女巫將一張地圖遞給了伊麗莎白,說道:“你在去一號國家前,先按照這張地圖上的路線去找一個人,要一樣東西。”

伊麗莎白拿著那張地圖,看了一眼,是西方大陸的地圖,在隨便一家商店裡就能用兩蘇卡買到一張,隻是上麵用紅色墨水在森林的某一處畫了一個小小的圈,圈裡這裡不算太遠,大概騎馬跑上一天就能到。

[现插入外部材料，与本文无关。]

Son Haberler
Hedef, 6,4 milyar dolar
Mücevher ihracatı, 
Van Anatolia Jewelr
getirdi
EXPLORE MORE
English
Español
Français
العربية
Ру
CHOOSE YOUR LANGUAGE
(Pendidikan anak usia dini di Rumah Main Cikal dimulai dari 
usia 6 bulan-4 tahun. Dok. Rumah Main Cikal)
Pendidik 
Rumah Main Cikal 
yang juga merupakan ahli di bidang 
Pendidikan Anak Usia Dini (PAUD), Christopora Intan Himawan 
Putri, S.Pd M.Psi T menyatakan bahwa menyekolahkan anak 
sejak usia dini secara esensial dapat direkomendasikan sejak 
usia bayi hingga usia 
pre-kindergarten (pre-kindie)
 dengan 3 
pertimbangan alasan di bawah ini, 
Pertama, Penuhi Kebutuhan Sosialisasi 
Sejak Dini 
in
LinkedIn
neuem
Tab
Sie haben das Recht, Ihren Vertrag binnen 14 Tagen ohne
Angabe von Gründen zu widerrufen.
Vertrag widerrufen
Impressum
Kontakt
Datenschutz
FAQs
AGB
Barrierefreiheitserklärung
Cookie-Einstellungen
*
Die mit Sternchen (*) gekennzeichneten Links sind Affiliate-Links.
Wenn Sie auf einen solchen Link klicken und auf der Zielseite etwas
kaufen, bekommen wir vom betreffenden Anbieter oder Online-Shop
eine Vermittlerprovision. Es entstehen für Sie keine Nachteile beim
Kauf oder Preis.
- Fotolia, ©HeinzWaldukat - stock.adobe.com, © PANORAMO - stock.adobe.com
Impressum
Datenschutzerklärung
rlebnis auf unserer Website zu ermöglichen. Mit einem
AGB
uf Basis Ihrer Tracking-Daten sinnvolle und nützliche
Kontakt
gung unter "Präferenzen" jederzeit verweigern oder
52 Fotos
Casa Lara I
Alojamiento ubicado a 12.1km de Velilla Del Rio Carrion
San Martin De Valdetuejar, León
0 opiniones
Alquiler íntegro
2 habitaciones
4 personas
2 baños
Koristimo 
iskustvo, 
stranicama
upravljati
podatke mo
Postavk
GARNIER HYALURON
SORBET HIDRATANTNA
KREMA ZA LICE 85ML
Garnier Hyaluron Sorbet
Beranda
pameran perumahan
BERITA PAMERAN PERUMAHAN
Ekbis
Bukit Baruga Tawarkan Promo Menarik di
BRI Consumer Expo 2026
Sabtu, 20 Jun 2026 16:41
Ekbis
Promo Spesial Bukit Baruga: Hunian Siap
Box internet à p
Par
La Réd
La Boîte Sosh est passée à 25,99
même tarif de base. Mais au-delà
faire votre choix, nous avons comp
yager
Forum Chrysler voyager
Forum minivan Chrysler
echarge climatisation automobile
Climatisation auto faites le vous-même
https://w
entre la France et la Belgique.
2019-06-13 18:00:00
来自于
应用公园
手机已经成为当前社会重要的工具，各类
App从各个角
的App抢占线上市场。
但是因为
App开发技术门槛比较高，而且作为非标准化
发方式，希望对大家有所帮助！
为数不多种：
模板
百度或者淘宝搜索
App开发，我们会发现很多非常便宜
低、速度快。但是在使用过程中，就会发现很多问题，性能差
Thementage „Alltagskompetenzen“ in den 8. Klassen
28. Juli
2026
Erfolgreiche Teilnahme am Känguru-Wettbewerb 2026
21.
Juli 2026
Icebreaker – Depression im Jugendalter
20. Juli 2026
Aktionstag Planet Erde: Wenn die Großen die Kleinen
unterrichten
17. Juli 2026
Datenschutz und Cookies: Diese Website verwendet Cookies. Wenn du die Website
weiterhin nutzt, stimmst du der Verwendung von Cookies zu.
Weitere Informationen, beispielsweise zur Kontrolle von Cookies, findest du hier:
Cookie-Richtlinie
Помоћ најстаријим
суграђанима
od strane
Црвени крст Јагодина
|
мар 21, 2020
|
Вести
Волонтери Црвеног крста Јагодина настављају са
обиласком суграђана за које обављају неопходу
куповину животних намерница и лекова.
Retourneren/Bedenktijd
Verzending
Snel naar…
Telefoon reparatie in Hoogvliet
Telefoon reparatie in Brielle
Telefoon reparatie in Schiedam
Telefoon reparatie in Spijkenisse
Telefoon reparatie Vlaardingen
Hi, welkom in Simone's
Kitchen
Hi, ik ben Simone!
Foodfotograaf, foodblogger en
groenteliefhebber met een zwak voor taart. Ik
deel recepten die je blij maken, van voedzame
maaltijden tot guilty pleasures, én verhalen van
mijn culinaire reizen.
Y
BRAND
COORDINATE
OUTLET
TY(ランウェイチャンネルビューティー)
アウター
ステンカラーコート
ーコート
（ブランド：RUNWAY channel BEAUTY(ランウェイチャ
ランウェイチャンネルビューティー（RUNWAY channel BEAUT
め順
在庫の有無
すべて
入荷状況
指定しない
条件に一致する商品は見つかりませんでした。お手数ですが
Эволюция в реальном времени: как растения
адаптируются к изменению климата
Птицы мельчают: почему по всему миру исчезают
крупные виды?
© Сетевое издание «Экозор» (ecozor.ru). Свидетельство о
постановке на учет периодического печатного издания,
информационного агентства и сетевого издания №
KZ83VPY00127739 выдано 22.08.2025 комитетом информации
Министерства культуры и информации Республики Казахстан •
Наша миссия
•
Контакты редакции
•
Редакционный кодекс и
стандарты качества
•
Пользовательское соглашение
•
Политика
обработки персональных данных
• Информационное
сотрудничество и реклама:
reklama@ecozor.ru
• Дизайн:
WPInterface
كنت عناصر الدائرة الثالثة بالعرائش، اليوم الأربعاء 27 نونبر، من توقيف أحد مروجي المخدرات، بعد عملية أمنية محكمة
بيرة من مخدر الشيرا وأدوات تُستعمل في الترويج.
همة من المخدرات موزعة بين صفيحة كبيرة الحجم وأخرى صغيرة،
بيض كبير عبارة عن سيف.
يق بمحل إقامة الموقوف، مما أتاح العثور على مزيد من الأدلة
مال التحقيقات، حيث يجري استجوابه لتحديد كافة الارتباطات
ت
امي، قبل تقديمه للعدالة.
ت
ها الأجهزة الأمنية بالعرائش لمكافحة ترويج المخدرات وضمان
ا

“我該怎麼說?”伊麗莎白問,她連女巫的名字都不清楚,該怎麼說明自己的來意?

“不是他,是她。”女巫糾正道(在大陸中他和她的語言發音是不同的),“你隻需要對她說,‘女巫讓我來向你要那個東西’她就知道了。”

伊麗莎白眨眨眼,哦了一聲,心說這還挺神秘的,搞得和底下交易似的。

“然後,你要去一號國家內,找一個人。他叫奧列。”女巫說著,抽出一張草紙,用羽毛筆蘸著墨水在上麵寫出了這個名字,讓伊麗莎白看清楚了,“我不知道他住在哪裡,你需要自己打聽。”

“他長什麼樣。”伊麗莎白看著那行漂亮的字體,繼續問道。

“不知道。”女巫說道。這挺讓伊麗莎白意外的,畢竟在她記憶力裡,老師總是無所不知的模樣,這還是第一次女巫連續兩次說“不知道”。

“他不是人類,他的模樣是不固定的,即使是我也無法確定這一次他會用什麼樣子。”女巫解釋到,“不過我可以告訴你,他的眼睛一直都是紅色的。”

這點信息約等於無,大陸上紅眼睛的人那麼多,叫奧列的怕是也不少,但不管怎麼說,一號國家伊麗莎白是得去的,隻能走一步看一步了。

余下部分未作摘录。